PROBLEM STATEMENT:
According to the extracted text, roughly how much of your life will you spend asleep?

EXTRACTED TEXT:
At the present moment, I certainly wonder whether “gentle shocks”–to coin an oxymoron–may be what’s in order. One must gently press, prod, push, and twist the aspirant yet with a view to only going so far and only so quickly. It is rather like slowly “turning the screw” (to quote Henry James out of context). Too tight, too fierce and the student might squirm and be harmed. Not tight enough and one might continue on one’s infelicitous, and therefore deluded, way.

Perhaps we should make room for the generous smile that, at the same time, penetrates our entire being. The spiritual teacher Francis Lucille remarked somewhere that the teaching should “hit you like a 2 x 4 across the head.” Yet it is the profundity–or, what is the same thing, the immediacy, pungency, and simplicity–of the teaching that works its magic. And, in working its magic, it fucking smarts–while planting a seed that may change almost everything.

(Let the above be considered first, hence fresh thoughts on the matter. The case is not yet, and thus is far from, closed.)

Dreaming And Dreamless Modes Of Being Are Realer Than The Waking State

Consider the fact that you will sleep for approximately one-third of your life. Yet you do not, nor do many others, take this fact with the utmost seriousness.

You think that sleep is just a void of sorts, one, all the same, that is necessary for the restoration of the body and mind. Sleep, a trap door through which you fall, is the servant of waking life.

But you do not know what goes on in sleep, what happens to you in sleep, and whether sleep might be different from what you think. Where do you go? What happens there? Who is that to whom something happens or doesn’t happen?

You think that waking life is the realest state of all. Here, there is a world of objects set apart from you, the body-mind posing as a subject. Here, thoughts, sensations, feelings, and perceptions are all clear and distinct. You think that in waking life you are in control of your thoughts, feelings, sensations, and perceptions. You rest assured in your ignorance.

The trouble is not just that you don’t know this but also that you don’t know what you don’t know. Hence, your privileging of the waking life over the dream and dreamless states only goes to show your prior commitment to (a) being a separate self and to (b) seeing the separate self realizing itself in the form of work.

But, oh, what folly!

Could it be that sleep is more than what restores the body and the mind? Could the dream and dreamless modes of being actually be more ontologically real that the waking state? Could the waking state actually be the dream from which we need to awake?

The fact is that you don’t know and that you’re not yet in a position to investigate these questions. You keep passing off one-third of your life by ceding all ground to the purported Doer operating in the waking state.

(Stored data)

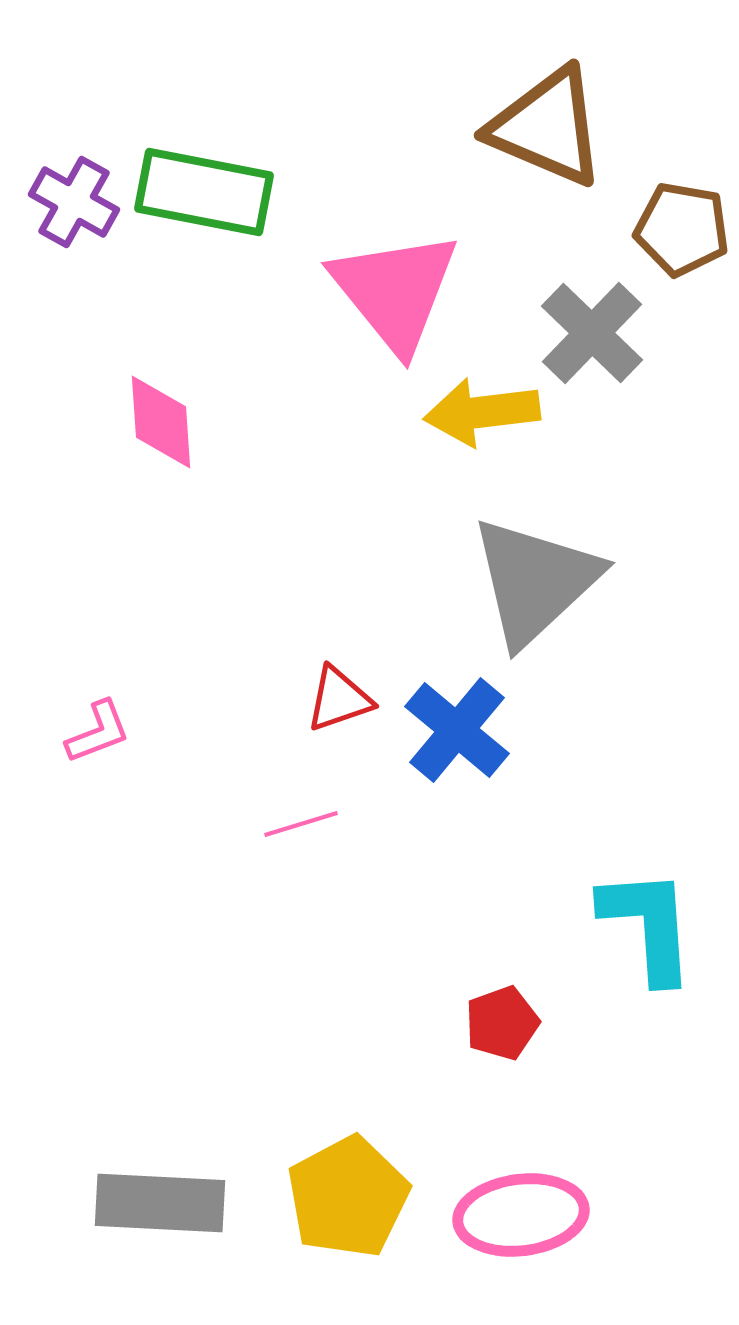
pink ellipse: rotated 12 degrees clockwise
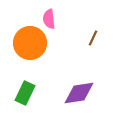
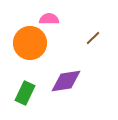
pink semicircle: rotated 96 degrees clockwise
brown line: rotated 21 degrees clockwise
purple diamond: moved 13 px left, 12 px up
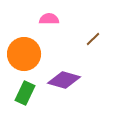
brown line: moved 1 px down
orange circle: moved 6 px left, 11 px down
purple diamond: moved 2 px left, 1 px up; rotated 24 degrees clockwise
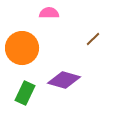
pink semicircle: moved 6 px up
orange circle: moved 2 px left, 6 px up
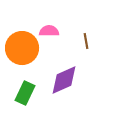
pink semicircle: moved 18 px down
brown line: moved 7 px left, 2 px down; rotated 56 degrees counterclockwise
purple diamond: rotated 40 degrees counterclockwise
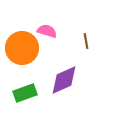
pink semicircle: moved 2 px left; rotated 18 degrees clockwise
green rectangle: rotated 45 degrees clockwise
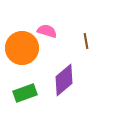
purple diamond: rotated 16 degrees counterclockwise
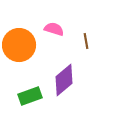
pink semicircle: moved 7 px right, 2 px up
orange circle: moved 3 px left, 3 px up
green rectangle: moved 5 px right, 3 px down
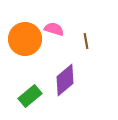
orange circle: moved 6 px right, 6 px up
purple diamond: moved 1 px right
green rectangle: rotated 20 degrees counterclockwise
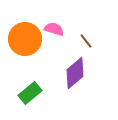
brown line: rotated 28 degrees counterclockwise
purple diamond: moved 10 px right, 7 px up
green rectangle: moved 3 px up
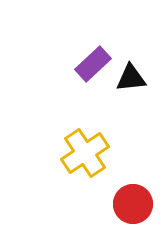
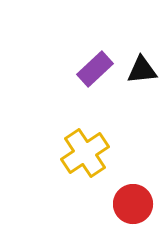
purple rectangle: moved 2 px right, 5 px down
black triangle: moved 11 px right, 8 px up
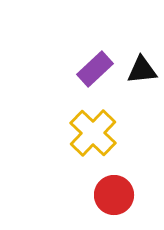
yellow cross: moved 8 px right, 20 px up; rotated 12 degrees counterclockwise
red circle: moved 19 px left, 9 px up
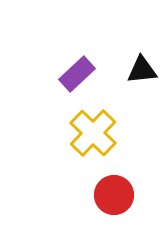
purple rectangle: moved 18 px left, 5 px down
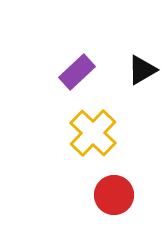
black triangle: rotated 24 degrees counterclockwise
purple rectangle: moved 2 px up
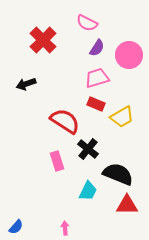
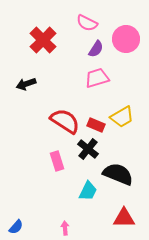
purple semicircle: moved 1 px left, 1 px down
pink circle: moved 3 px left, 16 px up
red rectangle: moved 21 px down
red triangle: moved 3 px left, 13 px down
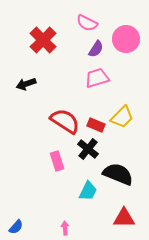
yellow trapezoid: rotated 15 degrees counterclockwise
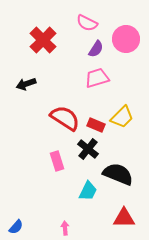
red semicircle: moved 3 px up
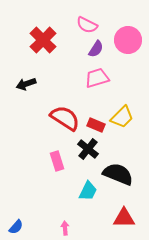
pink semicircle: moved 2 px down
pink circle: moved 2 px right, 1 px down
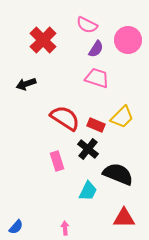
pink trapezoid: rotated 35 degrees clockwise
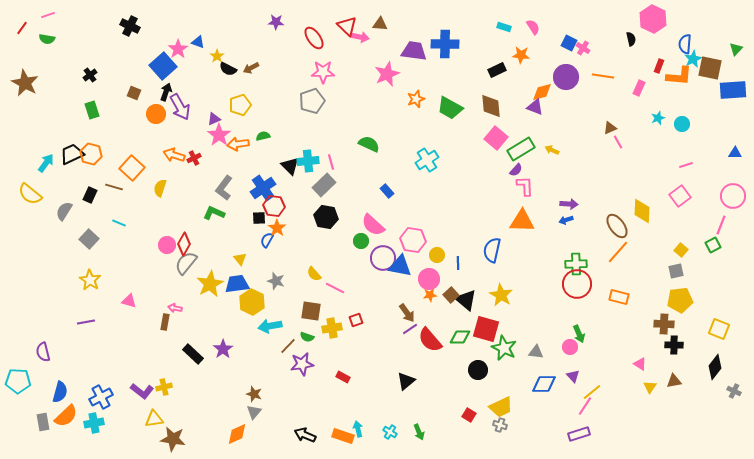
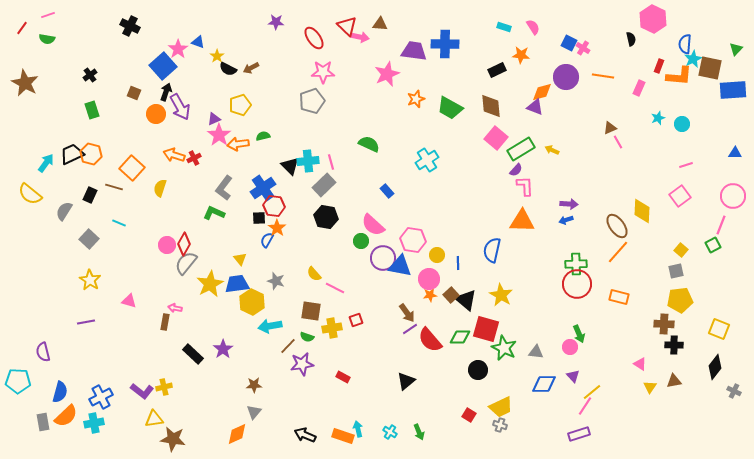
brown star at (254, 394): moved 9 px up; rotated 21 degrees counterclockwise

TASK ANSWER:
Approximately one-third.